Arno Thielens. Environmental impacts of 5G: A literature review of effects of radio-frequency electromagnetic field exposure of non-human vertebrates, invertebrates and plants. Panel for the Future of Science and Technology (STOA). European Parliament. 2021, 137 pp. PE 690.021, ISBN 9789284680337. doi: 10.2861/318352.
Telecommunication networks use radio-frequency electromagnetic fields to enable wireless communication. These networks have evolved over time, and have been launched in successive generations. The fifth generation of telecommunication networks will operate at frequencies that were not commonly used in previous generations, changing the exposure of wildlife to these waves. This report reviews the literature on the exposure of vertebrates, invertebrates and plants to radio-frequency electromagnetic fields in anticipation of this change.

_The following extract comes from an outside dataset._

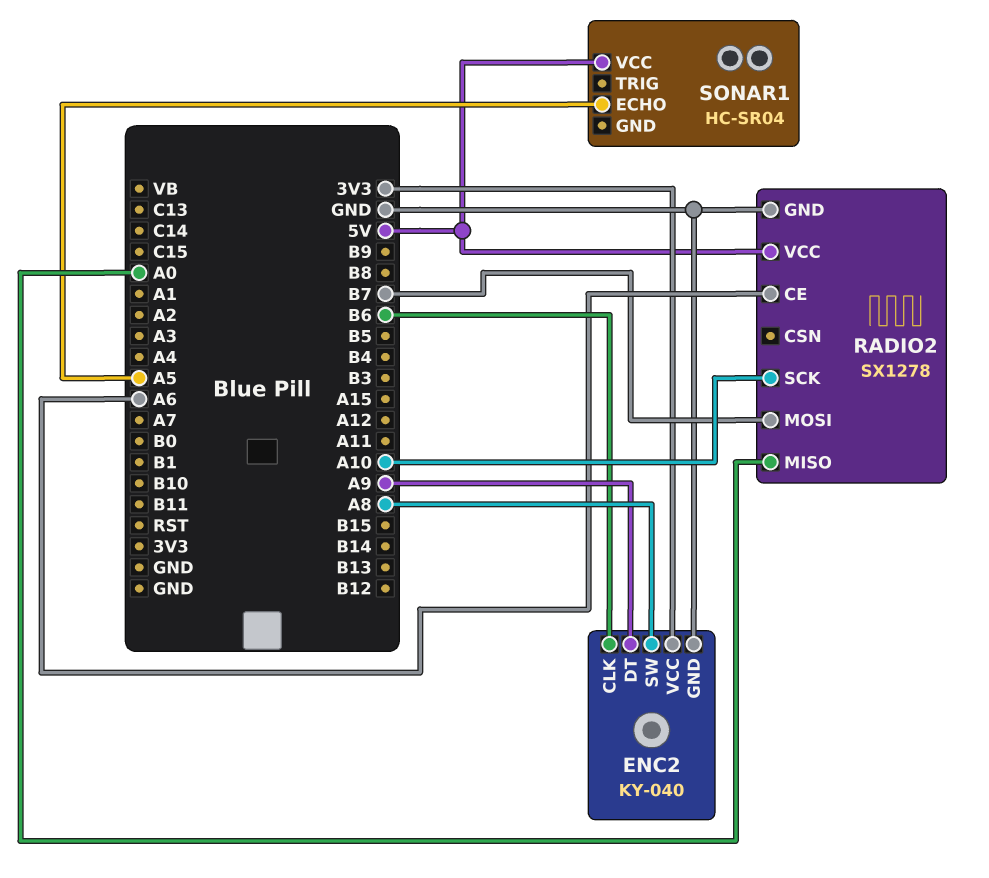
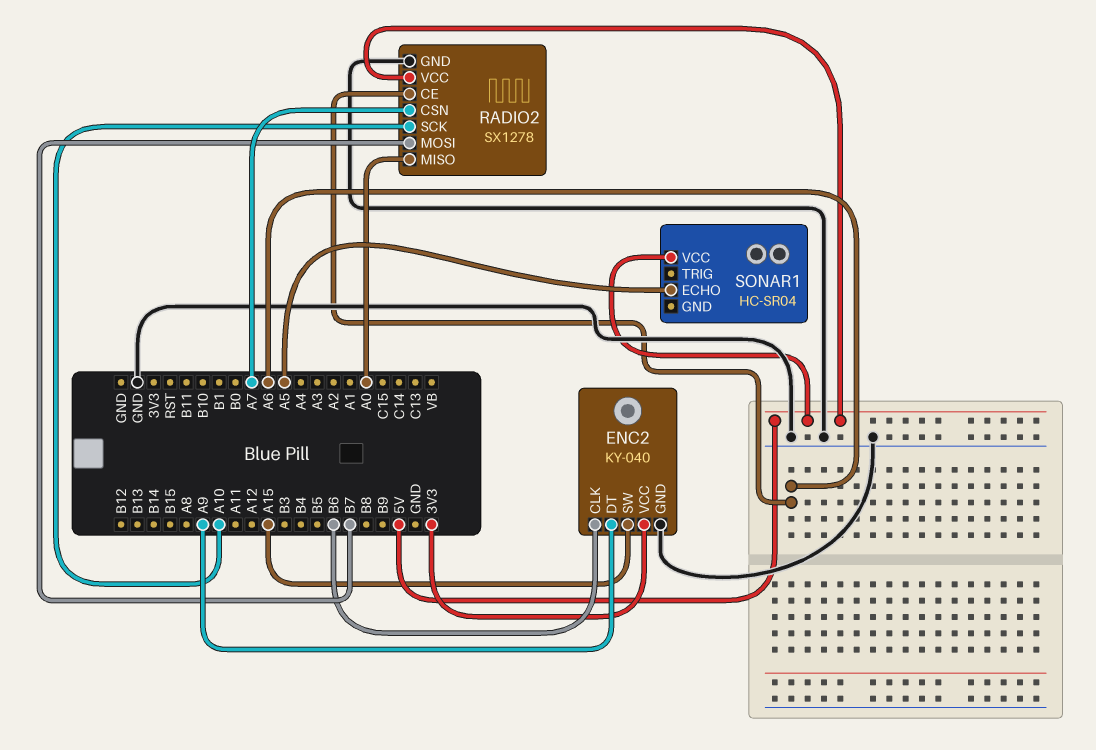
ENC2 pin SW: A8 -> A15
RADIO2 pin CSN: none -> A7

The review shows that dielectric heating can occur at all considered frequencies (0.4-300 GHz) and for all studied organisms. Summarising and discussing the results of a series of studies of radio-frequency electromagnetic field exposure of wildlife, the review shows that several studies into the effects of radio-frequency electromagnetic field exposure on invertebrates and plants in the frequency bands considered demonstrate experimental shortcomings. Furthermore, the literature on invertebrate and plant exposure to radio-frequency electromagnetic fields above 6 GHz is very limited. More research is needed in this field.